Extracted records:
........

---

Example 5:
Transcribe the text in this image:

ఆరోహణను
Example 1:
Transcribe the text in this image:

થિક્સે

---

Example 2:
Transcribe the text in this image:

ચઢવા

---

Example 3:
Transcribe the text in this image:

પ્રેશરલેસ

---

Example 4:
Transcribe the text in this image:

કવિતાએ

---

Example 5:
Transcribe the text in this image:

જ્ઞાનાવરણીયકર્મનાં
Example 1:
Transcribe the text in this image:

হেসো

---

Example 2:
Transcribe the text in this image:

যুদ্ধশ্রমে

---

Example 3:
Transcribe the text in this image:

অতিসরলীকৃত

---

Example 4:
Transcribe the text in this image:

........

## Directions for this task
Could you restate the records above word for word?

## Answer section
---

Example 5:
Transcribe the text in this image:

ఆరోహణను
Example 1:
Transcribe the text in this image:

થિક્સે

---

Example 2:
Transcribe the text in this image:

ચઢવા

---

Example 3:
Transcribe the text in this image:

પ્રેશરલેસ

---

Example 4:
Transcribe the text in this image:

કવિતાએ

---

Example 5:
Transcribe the text in this image:

જ્ઞાનાવરણીયકર્મનાં
Example 1:
Transcribe the text in this image:

হেসো

---

Example 2:
Transcribe the text in this image:

যুদ্ধশ্রমে

---

Example 3:
Transcribe the text in this image:

অতিসরলীকৃত

---

Example 4:
Transcribe the text in this image:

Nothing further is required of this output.